Le Concile Vatican II, dans la grande constitution sur l’Église, Lumen gentium Christus, « le Christ est la lumière des peuples », dit, dans son chapitre V, l’appel universel à la sainteté. Pour chacun c’est différent, et un certain nombre des chrétiens ont écrit sur ce sujet pour dire qu’il ne faut pas confondre la sainteté qui est demandée à un évêque – pardon, je pense à moi bien sûr – je pense à tous mes frères évêques, et la sainteté qui est demandé à un moine. Ce n’est pas la même chose. Saint François de Sales dit clairement : si un évêque se mettait à vouloir simplement chercher la solitude, il ne vivrait pas la sainteté qu’on attend de lui.
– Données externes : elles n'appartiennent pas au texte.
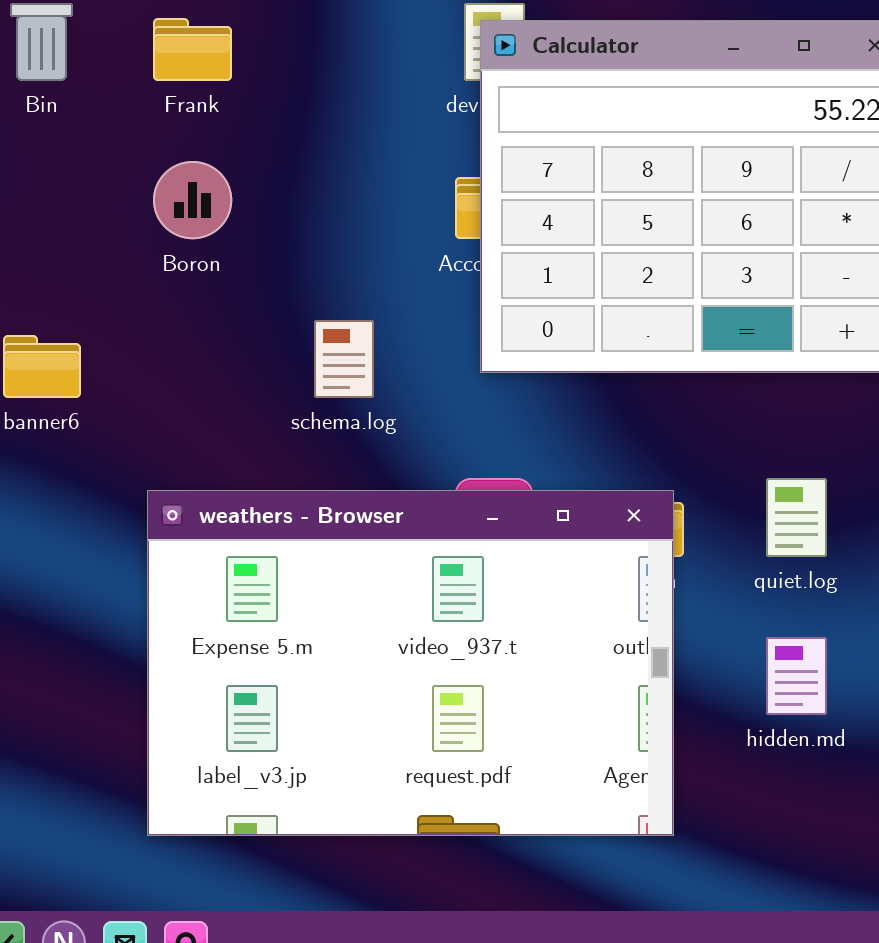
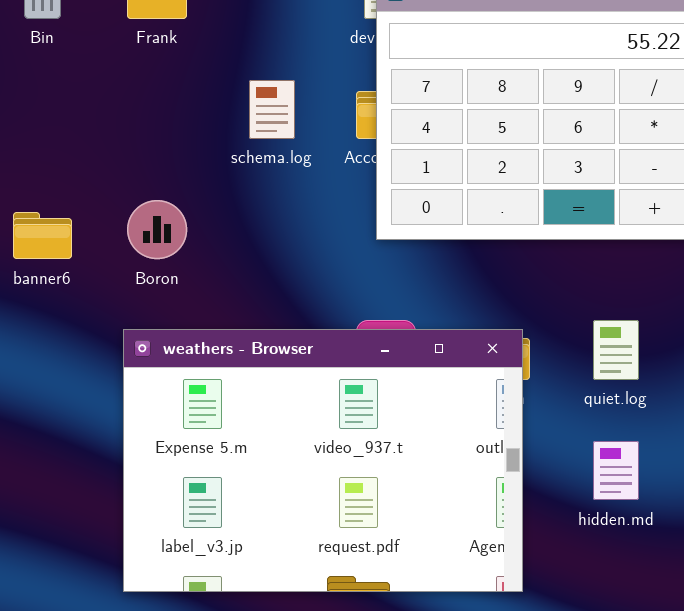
Boron: [153,161,232,239] -> [127,200,187,259], moved
schema.log: [314,320,374,398] -> [249,80,295,139], moved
Et si un moine était tout le temps sorti de son monastère, il ne vivrait pas la sainteté qu’on attend de lui. La sainteté n’est pas la même pour un père ou une mère de famille, et pour un célibataire - qu’il soit célibataire par choix ou par consentement. La sainteté n’est pas la même pour un homme et pour une femme. La sainteté n’est pas la même pour quelqu’un qui est très engagé dans la vie sociale, politique, économique, et pour un artiste. La sainteté n’est pas la même pour un chef d’entreprise et pour un employé. Chacun doit trouver le chemin, se laisser simplement éblouir par Dieu.

C’était le mot de Madeleine Delbrêl : « j’ai été ébloui par Dieu. » Et voilà comment a commencé son chemin. Il lui a fallu ensuite le découvrir, se faire aider, pour comprendre où Dieu l’attendait. Dieu l’attendait dans une petite ville communiste voisine de Paris, pour être dans le service social des plus pauvres, et dans le contact avec ceux qui étaient, pensait-elle, le plus loin de Dieu.
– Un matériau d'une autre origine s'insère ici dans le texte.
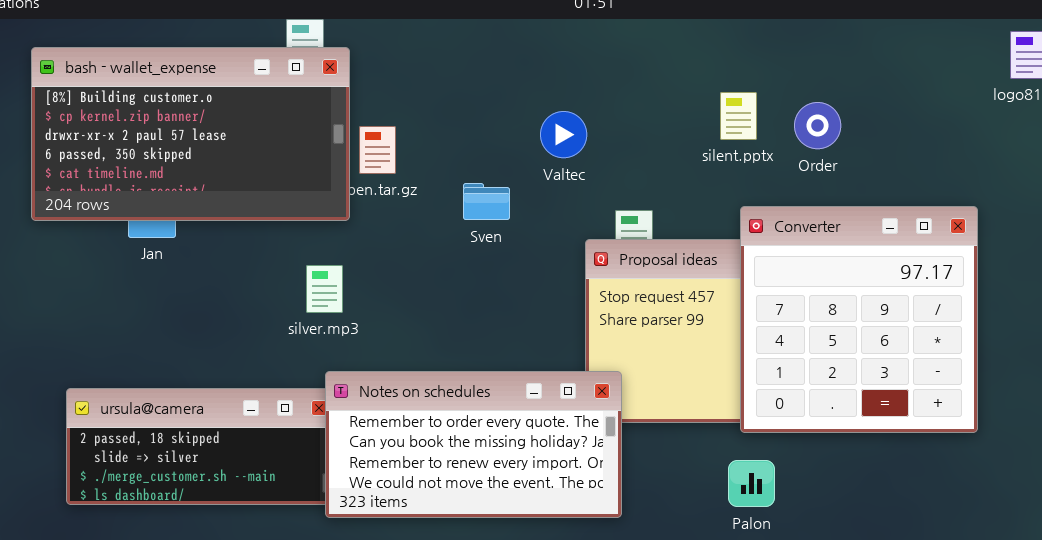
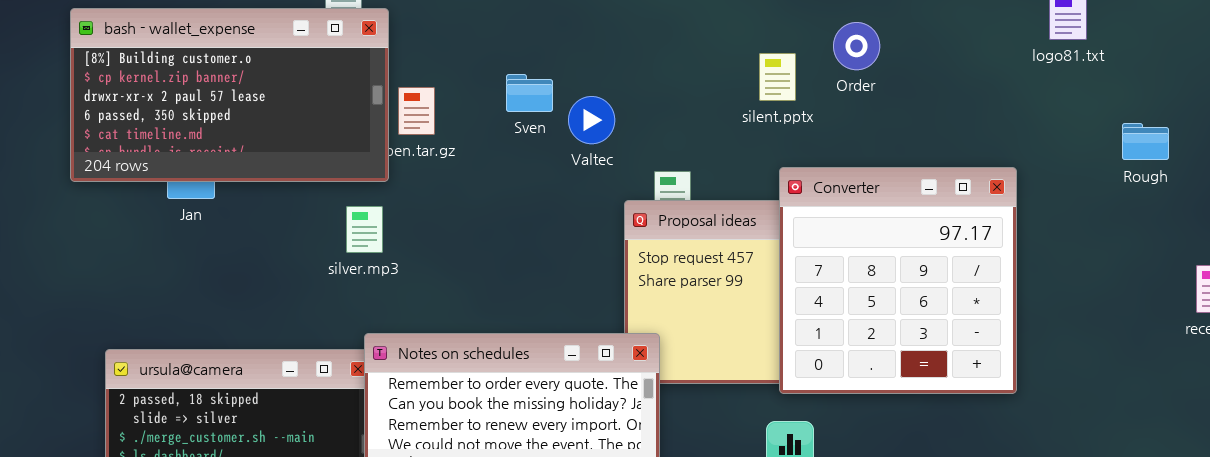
Order: [794,102,841,149] -> [833,22,880,70], moved
Valtec: [540,111,587,158] -> [568,96,615,144], moved
Sven: [463,183,510,220] -> [506,74,553,112], moved
silver.mp3: [306,265,343,313] -> [346,206,383,253], moved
A chacun de nous de trouver ce chemin, à chacun de nous de nous laisser éblouir par Dieu et d’écouter la Parole du Christ, d’écouter la Parole de Dieu, d’écouter souvent l’Évangile et de tâcher de s’en imprégner, de le faire grandir en nous, de désirer cette parole. De participer, comme nous le faisons ce matin, à la liturgie et aux sacrements de l’Église, parce qu’ils nous confortent et renouvellent en nous l’appel que nous entendons du Seigneur. D’être souvent, sinon tout le temps, dans la prière. Ce qui ne veut pas dire être comme un moine, mais être toujours sous le regard de Dieu et capable de l’écouter, de penser qu’il nous regarde avec bienveillance, qu’il nous entraîne plus loin. Et d’être surtout dans le service des frères et des sœurs. Parce que la sainteté elle nous entraîne vers les autres. L’amour de Dieu nous ouvre à l’amour des autres et au désir de les servir et de les faire passer avant nous.

Que le Seigneur nous permette de trouver comment nous aurons à vivre les jours qui viennent pour qu’ils soient pour nous des jours qui nous fassent progresser dans la sainteté qu’il attend de nous.